James Herbert-Read is an experimental biologist with a broad interest in animal behaviour, and a particular focus on social behaviour. He is also interested in how bio-inspiration may provide solutions to some of the key challenges facing technology and engineering today. James combines highly quantitative data acquisition methods and novel analytical techniques to understanding how and why animals interact in groups. While his research focusses on understanding collective animal behaviour, he has worked on topics including cooperation, social networks, sensory ecology, predatory-prey interactions and animal personality.

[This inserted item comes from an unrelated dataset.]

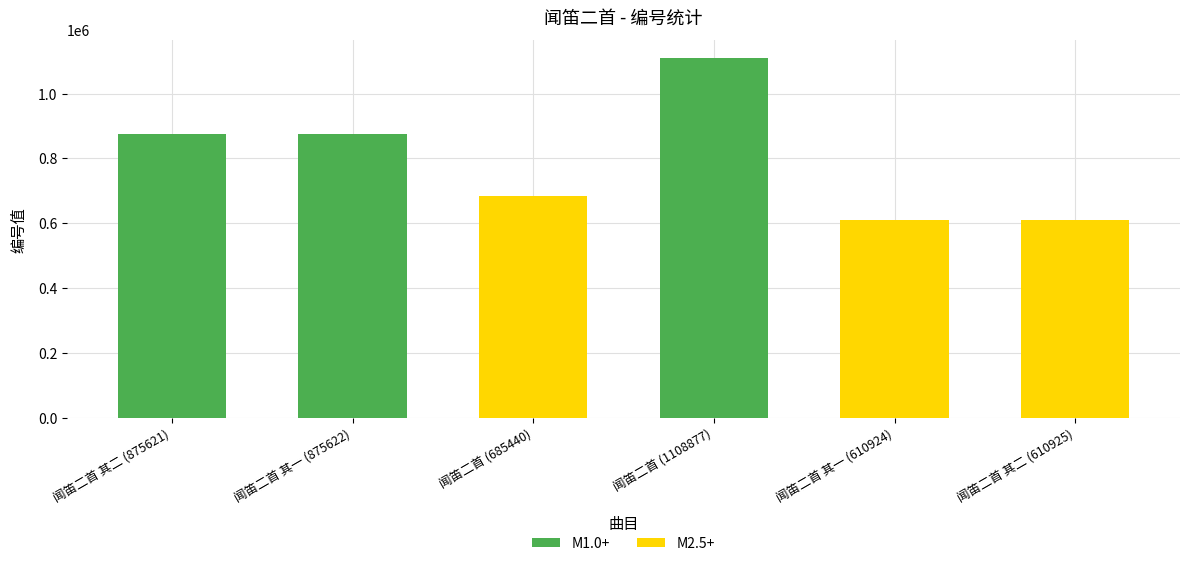

What is the value of the 4th bar from the left?

1108877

Animal groups as mobile sensor networks

Mobile sensor networks are a rapidly developing technology with applications in environmental monitoring, surveillance and defence. However, engineers designing mobile sensor networks face a significant challenge. How do you design a mobile sensor network that can reliably detect information in noisy, dynamically changing environments, and at the same time make this network energy efficient? Nature appears to have provided solutions to this problem, with moving animal groups such as flocks of birds or schools of fish functioning and facing the same challenges as our own engineered sensor networks. I will present new experiments that set-out to test the mobile-sensor network properties of animals groups. These experiments include quantifying the perceptual ranges of individual fish, and measuring how individuals in groups collectively divide information processing in noisy environments. I will discuss how these experiments hope to provide biologically-inspired solutions to the challenges faced by robotic swarms, as well as answering questions about collective cognition in animal groups.